*** Working data Section Begins ***

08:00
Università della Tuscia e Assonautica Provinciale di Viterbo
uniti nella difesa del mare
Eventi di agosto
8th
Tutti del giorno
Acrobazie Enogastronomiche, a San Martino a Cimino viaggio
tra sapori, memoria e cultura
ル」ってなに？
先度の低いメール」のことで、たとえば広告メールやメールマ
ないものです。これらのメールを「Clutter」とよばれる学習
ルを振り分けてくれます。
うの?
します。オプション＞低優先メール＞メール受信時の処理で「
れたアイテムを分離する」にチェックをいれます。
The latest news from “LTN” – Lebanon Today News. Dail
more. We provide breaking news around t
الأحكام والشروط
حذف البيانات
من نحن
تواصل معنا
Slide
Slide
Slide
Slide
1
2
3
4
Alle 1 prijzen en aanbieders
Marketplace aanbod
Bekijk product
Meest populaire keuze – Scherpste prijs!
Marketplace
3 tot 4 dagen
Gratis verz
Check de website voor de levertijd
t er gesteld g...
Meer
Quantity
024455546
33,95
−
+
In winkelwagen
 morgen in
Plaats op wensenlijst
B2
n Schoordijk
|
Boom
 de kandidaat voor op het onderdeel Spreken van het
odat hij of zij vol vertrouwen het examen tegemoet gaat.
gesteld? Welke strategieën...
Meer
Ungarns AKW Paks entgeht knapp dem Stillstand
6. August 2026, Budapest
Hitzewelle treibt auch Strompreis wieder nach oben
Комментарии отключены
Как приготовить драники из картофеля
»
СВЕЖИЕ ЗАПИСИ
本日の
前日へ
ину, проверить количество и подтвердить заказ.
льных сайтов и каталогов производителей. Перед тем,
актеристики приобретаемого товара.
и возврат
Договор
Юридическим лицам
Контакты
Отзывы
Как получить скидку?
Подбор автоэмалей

*** Working data Section Ends ***

> **About this exercise**
Print every line of the saved data entries above without changing, adding, or leaving out any character.

> **Result below**
08:00
Università della Tuscia e Assonautica Provinciale di Viterbo
uniti nella difesa del mare
Eventi di agosto
8th
Tutti del giorno
Acrobazie Enogastronomiche, a San Martino a Cimino viaggio
tra sapori, memoria e cultura
ル」ってなに？
先度の低いメール」のことで、たとえば広告メールやメールマ
ないものです。これらのメールを「Clutter」とよばれる学習
ルを振り分けてくれます。
うの?
します。オプション＞低優先メール＞メール受信時の処理で「
れたアイテムを分離する」にチェックをいれます。
The latest news from “LTN” – Lebanon Today News. Dail
more. We provide breaking news around t
الأحكام والشروط
حذف البيانات
من نحن
تواصل معنا
Slide
Slide
Slide
Slide
1
2
3
4
Alle 1 prijzen en aanbieders
Marketplace aanbod
Bekijk product
Meest populaire keuze – Scherpste prijs!
Marketplace
3 tot 4 dagen
Gratis verz
Check de website voor de levertijd
t er gesteld g...
Meer
Quantity
024455546
33,95
−
+
In winkelwagen
 morgen in
Plaats op wensenlijst
B2
n Schoordijk
|
Boom
 de kandidaat voor op het onderdeel Spreken van het
odat hij of zij vol vertrouwen het examen tegemoet gaat.
gesteld? Welke strategieën...
Meer
Ungarns AKW Paks entgeht knapp dem Stillstand
6. August 2026, Budapest
Hitzewelle treibt auch Strompreis wieder nach oben
Комментарии отключены
Как приготовить драники из картофеля
»
СВЕЖИЕ ЗАПИСИ
本日の
前日へ
ину, проверить количество и подтвердить заказ.
льных сайтов и каталогов производителей. Перед тем,
актеристики приобретаемого товара.
и возврат
Договор
Юридическим лицам
Контакты
Отзывы
Как получить скидку?
Подбор автоэмалей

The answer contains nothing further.